Ce matin, Mme Buzyn s’est engagée à être attentive à une revalorisation des plus bas salaires dès la prochaine conférence salariale, début 2020. En guise de repère :

- Une revalorisation salariale de 220 M € correspond à une évolution de + 5,5 %.

- Une refonte des grilles, avec revalorisation salariale de 600 M €, correspond à une évolution de 13-15 %.

« Ce n’est pas un financement supplémentaire, c’est un investissement », Myriam El Khomri (29/10/19)

226 000, c’est le nombre de salariés de l’aide et des soins à domicile (secteur non lucratif) aujourd’hui.

Un investissement créateur d’emplois, par définition, non délocalisables

D’ores et déjà, les besoins en recrutements immédiats sont estimés à 20 000 personnes, et à plus de 42 000 emplois dans les 5 ans à venir (Rapport de Branche aide à domicile 2017).

Il y a urgence car le secteur est à bout de souffle

Un sondage3 réalisé par Opinion Way pour UNA révélait que 10 % des demandes d’accompagnement n’avaient pu être honorées en 2018, en raison du manque de personnel.

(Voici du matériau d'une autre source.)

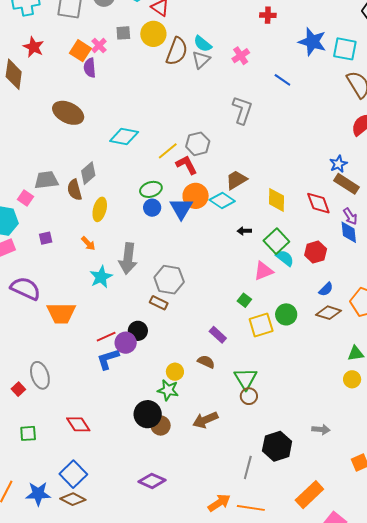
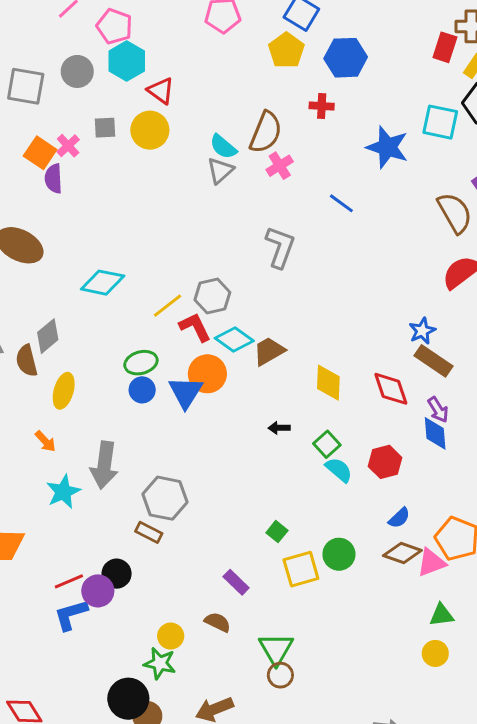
cyan square: (345, 49) -> (440, 122), moved
brown semicircle: (177, 51) -> (266, 132), moved
cyan diamond: (222, 201) -> (234, 339), moved
green square: (276, 241) -> (327, 444), size x0.7
pink triangle: (263, 271) -> (431, 563), moved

En effet, 19 % des postes à pourvoir sont restés vacants cette même année.

Pour Guillaume Quercy, président de UNA, le gouvernement doit prendre ses responsabilités. « Ce qui est en jeu c’est la manière dont notre société va s’occuper des plus fragiles, qu’ils soient âgés ou en situation de handicap. Sans mesure financière d’ampleur aujourd’hui, demain, il n’y aura plus de services d’aide à domicile de proximité, donc plus de solutions pour les personnes fragiles et leurs aidants ».

Aller plus vite, plus loin avant et dans le cadre de la loi Grand âge et autonomie

UNA se tiendra bien entendu à la disposition des pouvoirs publics dans le cadre de la Conférence sur les métiers annoncée par la ministre des Solidarités et de la Santé, ce matin.


Pour aller plus loin, UNA appelle de ses vœux la nomination d’un Secrétaire d’Etat, ou d’un Haut-Commissaire, pour mener à bien ces discussions, tenir les engagements du gouvernement, et mettre en œuvre une réforme ambitieuse et financée.

Enfin, UNA se félicite de la volonté de décloisonner l’aide et le soin, notamment à travers un OPCO commun, véritable levier pour de futurs parcours professionnels.